Je m’attendais presque à une histoire dans la veine des Tuche ; légère, caricaturale, un peu burlesque, mais je me suis rapidement retrouvé face à un roman singulier, visuel, et étonnamment profond. Dès les premières pages, il est clair que ce récit ne sera pas une success story dorée à l’euphorie du Loto. Ici, on creuse, on gratte, on observe à la loupe la psyché d’un homme que tout semble désigner comme banal… mais qui se révèle, progressivement, bien plus déroutant, complexe, dérangeant.
Alors que la plupart des fictions autour du Loto versent dans l’humour ou l’exagération sociale, ce roman emprunte une voie plus sombre, plus intime. Il sème, page après page, les germes d’un drame à venir — moral, existentiel, peut-être même psychologique. C’est un parti pris audacieux, mais remarquablement mené. On suit Stéphane avec une curiosité teintée de fascination : sa manière de gérer sa fortune est à la fois minutieuse, déroutante, presque clinique… et pourtant, chargée d’un désordre intérieur palpable. Il n’agit pas comme un héros triomphant, mais comme un homme qui s’autorise, grâce à l’argent, une exploration de ses zones d’ombre.
Il y a dans ce personnage un subtil parfum de Fifty Shades of Grey, non pas dans l’esthétique glamour, mais dans cette tension entre contrôle et transgression. Et même un écho à Death Note, j'ai remarqué, dans cette façon glaçante qu’a Stéphane d’assumer ses décisions, avec un calme presque inquiétant. Ce n’est pas un cliché de beauté ou de charisme, mais un homme qui devient dangereusement sûr de lui, au fil des pages, parce qu’il n’a plus à se justifier. Et c’est précisément là que réside la force du récit : il ne moralise pas, il ne force rien. Il laisse le lecteur face à sa propre ambivalence, à ses propres questions.
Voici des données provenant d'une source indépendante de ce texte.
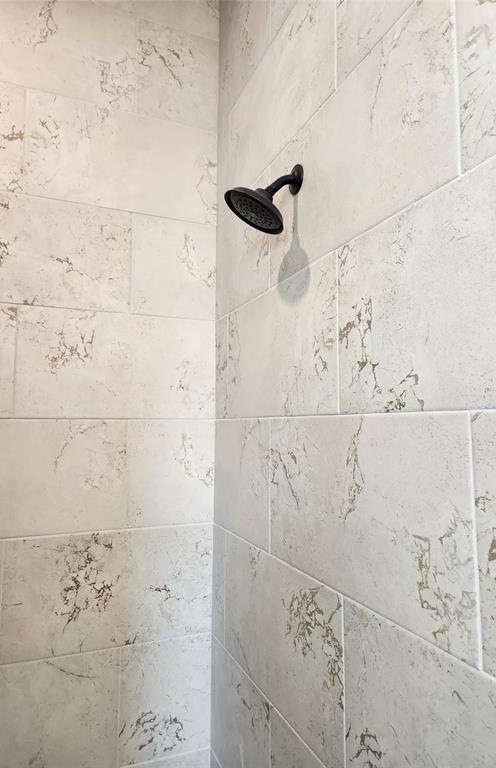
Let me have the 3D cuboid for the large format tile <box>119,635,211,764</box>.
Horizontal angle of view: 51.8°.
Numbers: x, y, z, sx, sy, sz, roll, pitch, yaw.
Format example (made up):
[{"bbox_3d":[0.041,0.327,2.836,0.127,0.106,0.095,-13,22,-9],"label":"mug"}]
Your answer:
[{"bbox_3d":[-0.227,0.875,1.426,0.259,0.304,0.010,2,-6,-22],"label":"large format tile"}]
Un roman hybride, risqué, captivant, qui s’amorce sur un banal ticket de Loto… mais qui trace un chemin bien plus vaste et vertigineux qu’il n’y paraît. Et pour cette originalité, qui peut clairement devenir une référence littéraire, je ne peux que saluer l'initiative. Bravo !
Et belle couverture aussi, très cinématographique.